■ Aim of the task
Return every text line from the rows below without any changes, and leave the pictures out of your answer.

## start

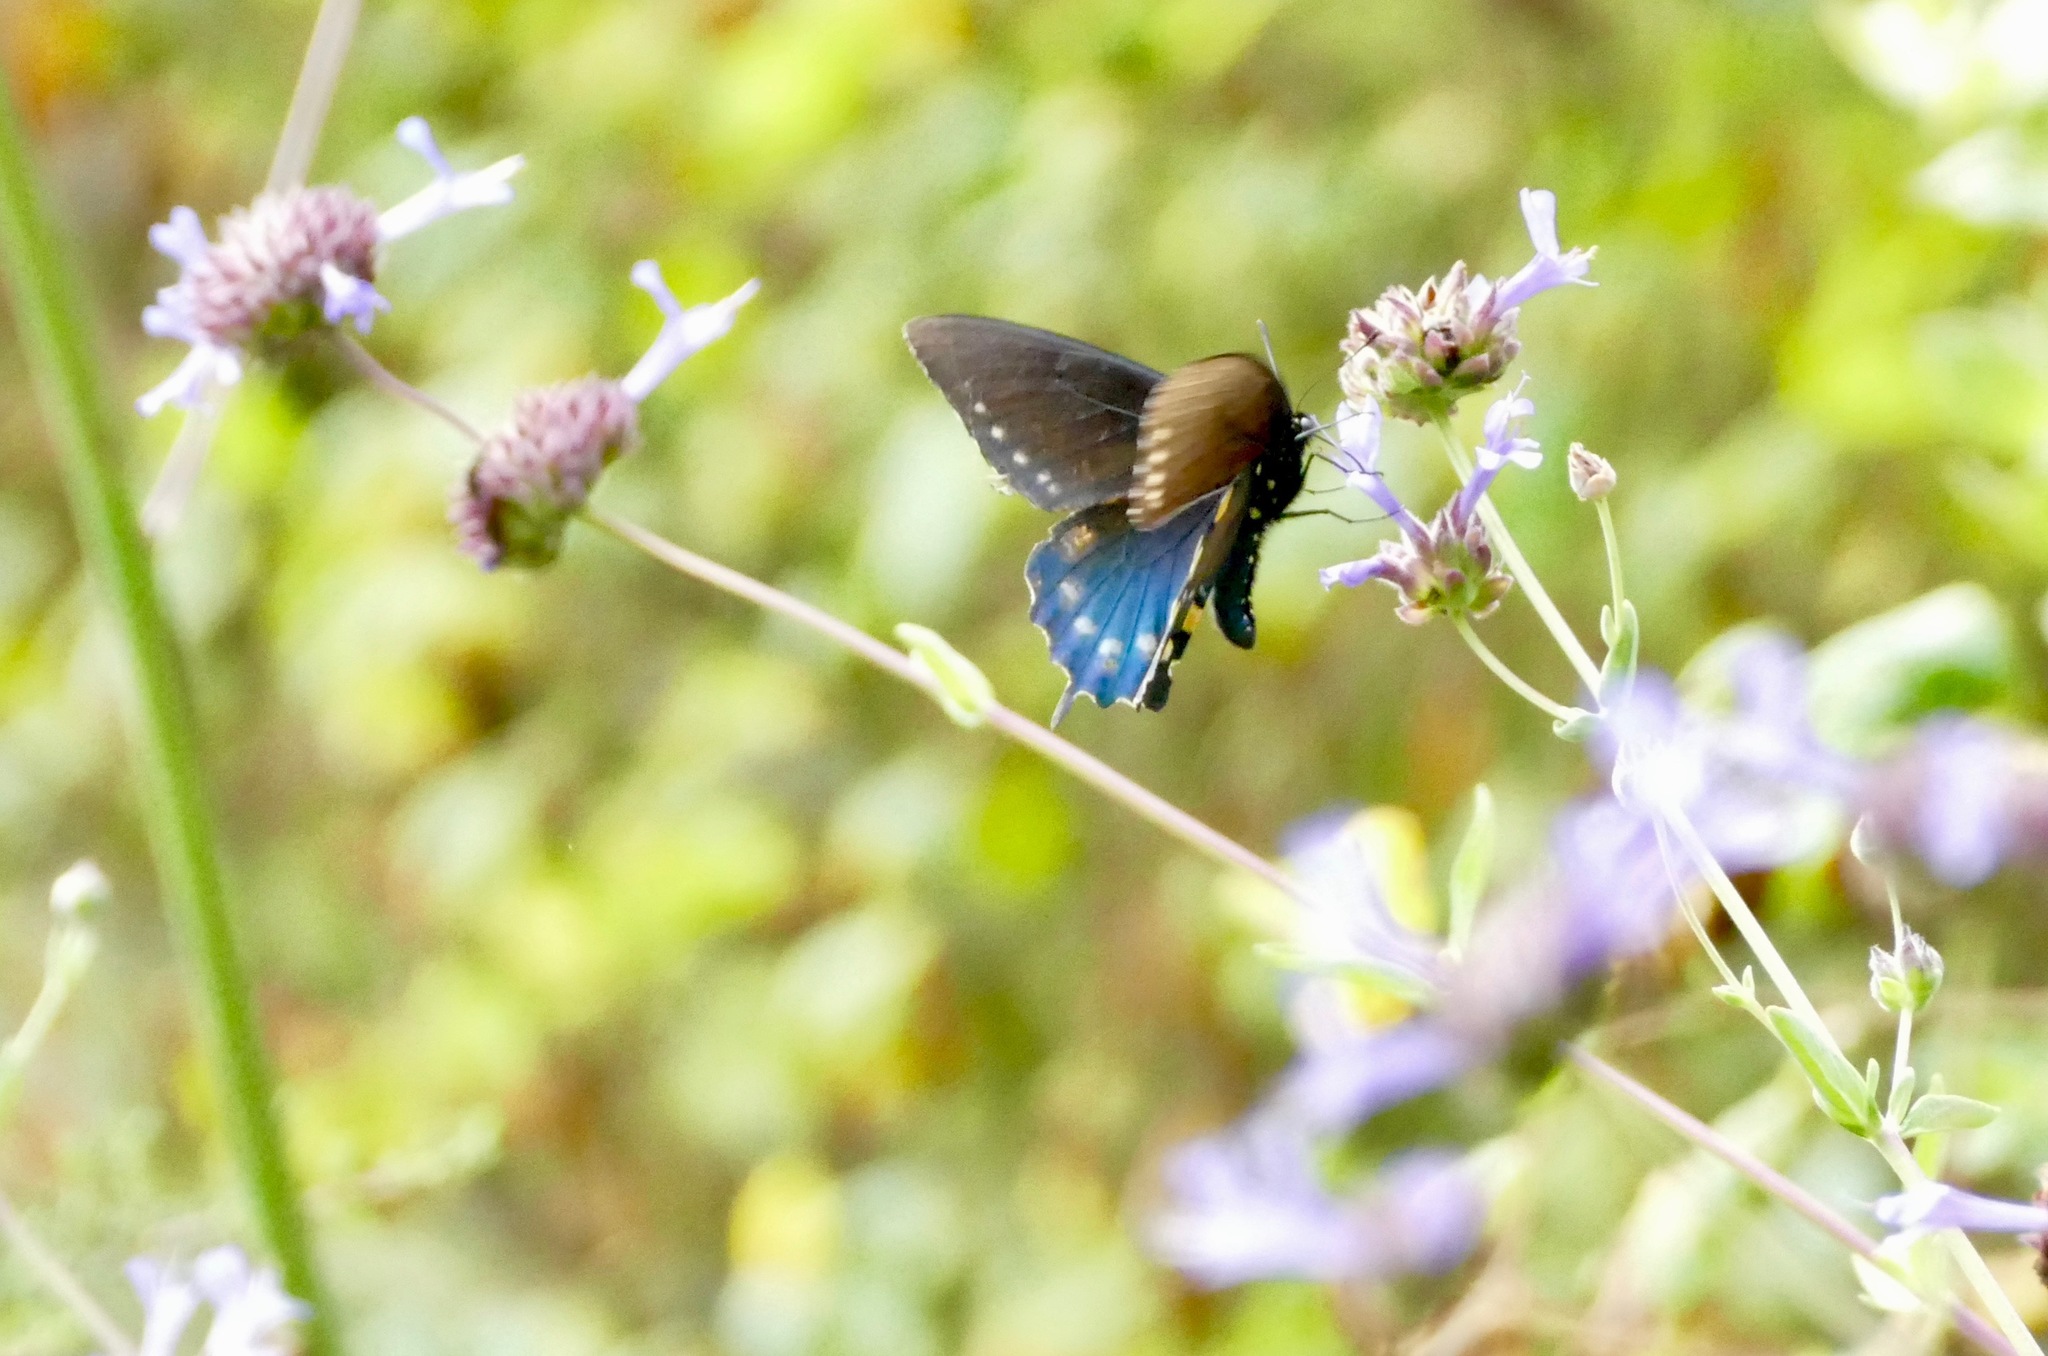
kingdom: Animalia
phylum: Arthropoda
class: Insecta
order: Lepidoptera
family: Papilionidae
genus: Battus
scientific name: Battus philenor
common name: Pipevine swallowtail
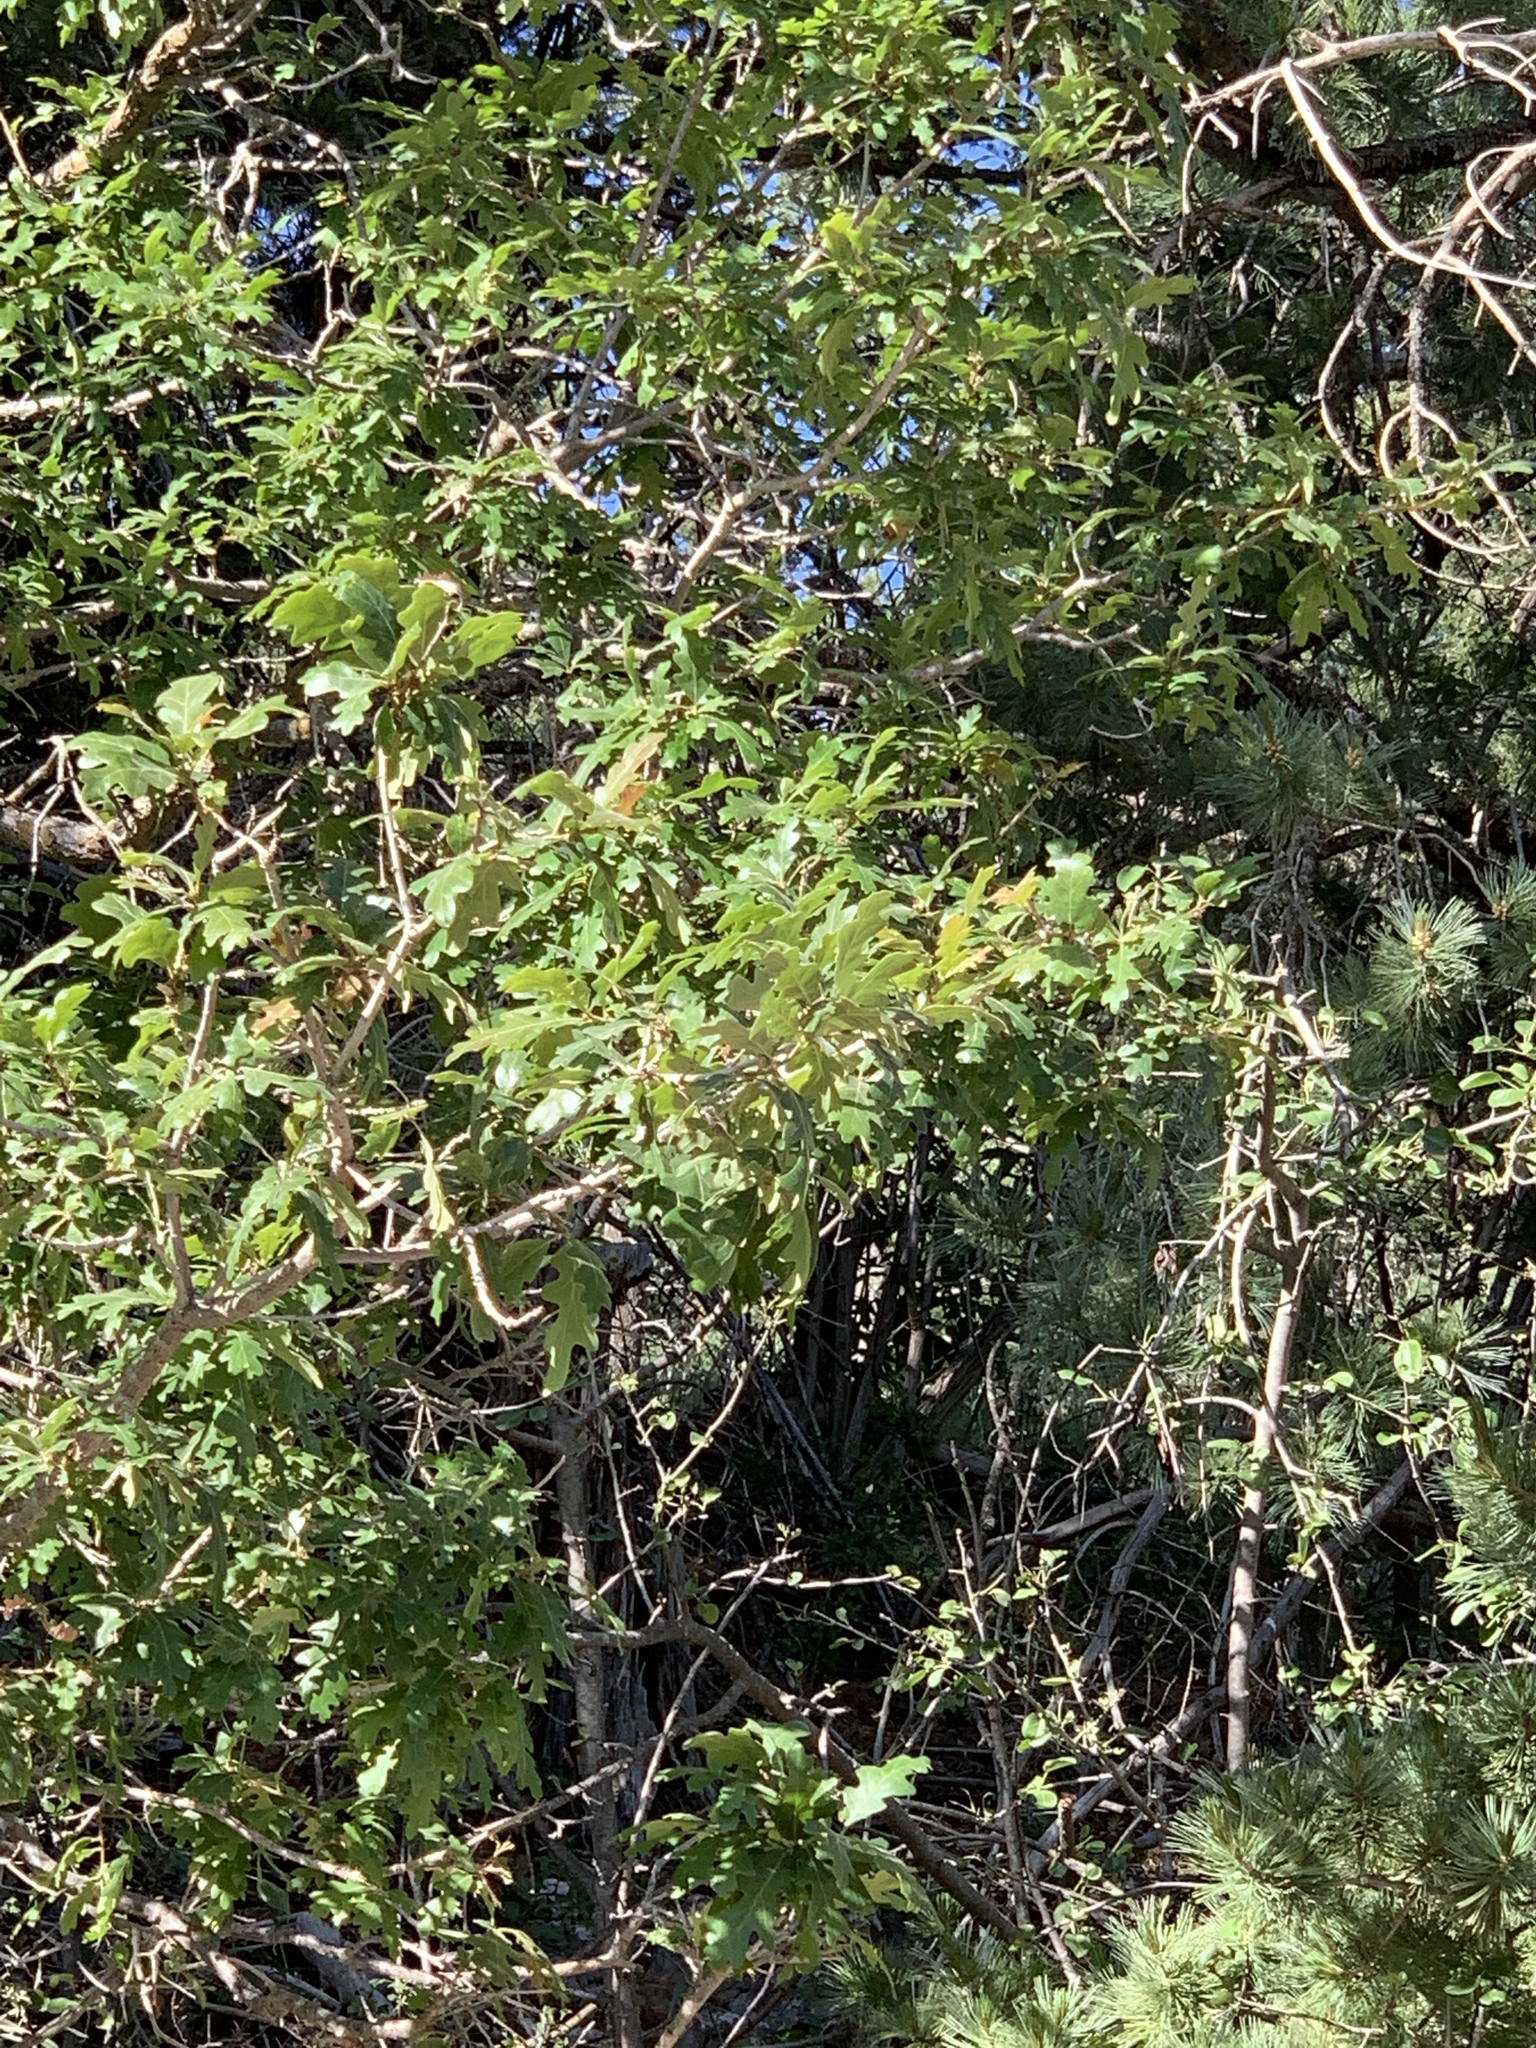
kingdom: Plantae
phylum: Tracheophyta
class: Magnoliopsida
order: Fagales
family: Fagaceae
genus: Quercus
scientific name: Quercus gambelii
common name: Gambel oak
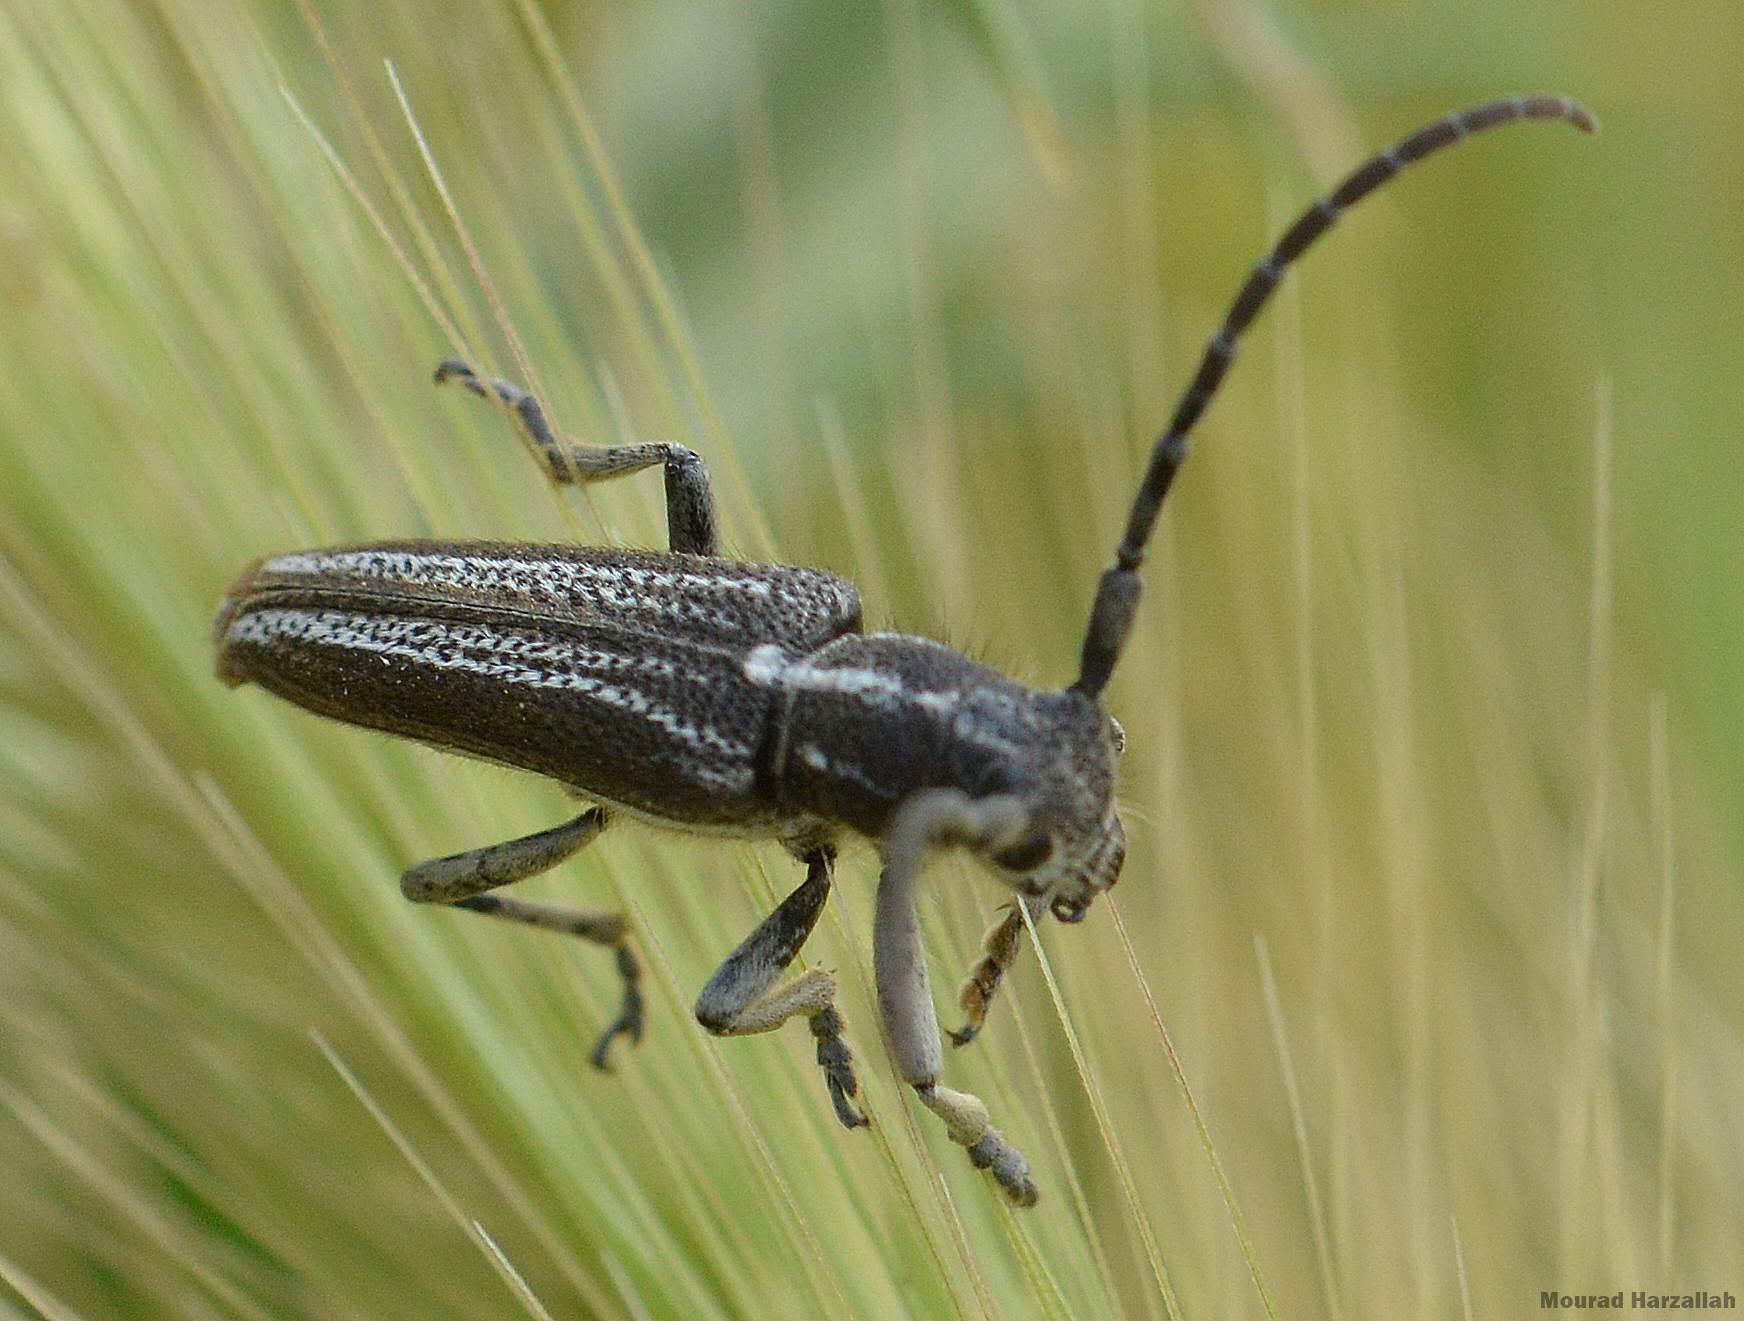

## end

■ Result of the task
kingdom: Animalia
phylum: Arthropoda
class: Insecta
order: Lepidoptera
family: Papilionidae
genus: Battus
scientific name: Battus philenor
common name: Pipevine swallowtail
kingdom: Plantae
phylum: Tracheophyta
class: Magnoliopsida
order: Fagales
family: Fagaceae
genus: Quercus
scientific name: Quercus gambelii
common name: Gambel oak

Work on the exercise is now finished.